> _WHAT IS NEEDED_
Take the entries that follow and return exactly the lines from the one holding "thumb tip: (303, 104)" through the one holding "pinky pip: (323, 221)", both included. Nothing else is needed.

> _INPUT_
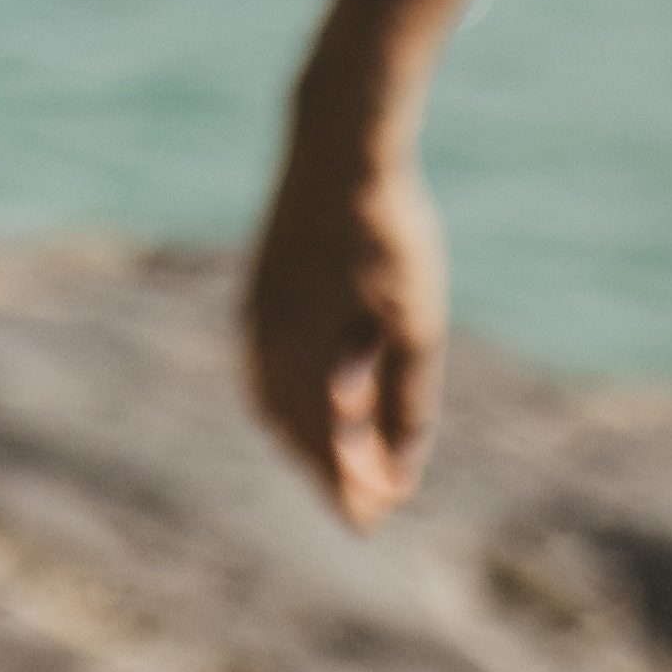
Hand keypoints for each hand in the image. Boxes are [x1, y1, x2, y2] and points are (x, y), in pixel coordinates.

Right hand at [241, 86, 445, 527]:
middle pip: (296, 438)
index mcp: (307, 364)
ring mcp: (256, 320)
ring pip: (271, 407)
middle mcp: (268, 350)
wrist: (340, 150)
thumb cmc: (390, 238)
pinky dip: (283, 403)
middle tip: (364, 504)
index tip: (376, 521)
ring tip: (338, 460)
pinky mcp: (256, 295)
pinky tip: (308, 396)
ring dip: (303, 442)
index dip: (353, 493)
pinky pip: (261, 372)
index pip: (328, 456)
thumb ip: (404, 404)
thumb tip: (397, 473)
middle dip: (328, 475)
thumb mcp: (415, 327)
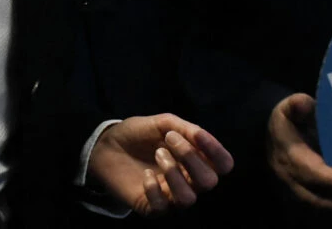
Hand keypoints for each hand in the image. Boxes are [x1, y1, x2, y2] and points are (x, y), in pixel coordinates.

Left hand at [88, 113, 233, 215]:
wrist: (108, 146)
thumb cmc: (140, 134)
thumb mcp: (164, 123)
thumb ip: (186, 129)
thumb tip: (202, 137)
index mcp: (196, 159)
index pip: (224, 165)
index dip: (217, 152)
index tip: (197, 134)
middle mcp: (189, 181)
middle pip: (209, 181)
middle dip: (190, 157)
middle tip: (168, 139)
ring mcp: (171, 196)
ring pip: (188, 198)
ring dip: (174, 173)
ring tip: (158, 154)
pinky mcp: (151, 208)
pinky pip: (162, 208)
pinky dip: (154, 188)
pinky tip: (146, 174)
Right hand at [267, 93, 331, 221]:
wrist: (269, 141)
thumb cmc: (288, 123)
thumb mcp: (289, 108)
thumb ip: (298, 105)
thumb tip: (303, 104)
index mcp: (291, 160)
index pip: (314, 175)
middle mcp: (292, 185)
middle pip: (319, 203)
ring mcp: (297, 199)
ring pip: (322, 217)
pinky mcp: (303, 208)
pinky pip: (323, 221)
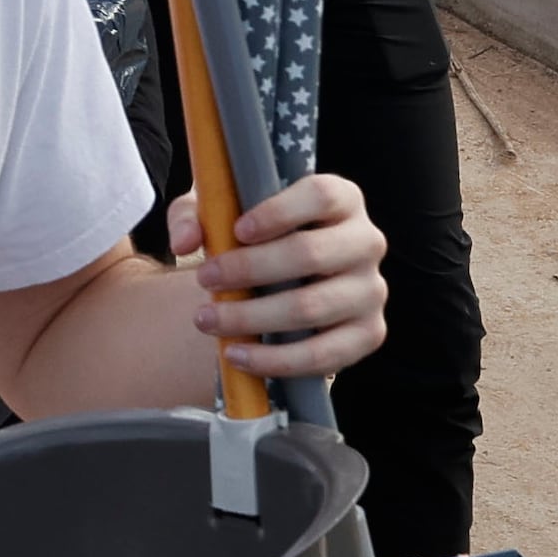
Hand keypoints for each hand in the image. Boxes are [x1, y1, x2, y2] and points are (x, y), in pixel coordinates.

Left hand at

> _TASK RESPONSE_
thumb tip: (303, 104)
index mcp: (291, 160)
index pip: (314, 175)
middle mcp: (292, 185)
middle pip: (319, 203)
ring mcp: (297, 199)
ring pip: (322, 217)
pinky mcp: (303, 208)
pinky pip: (323, 221)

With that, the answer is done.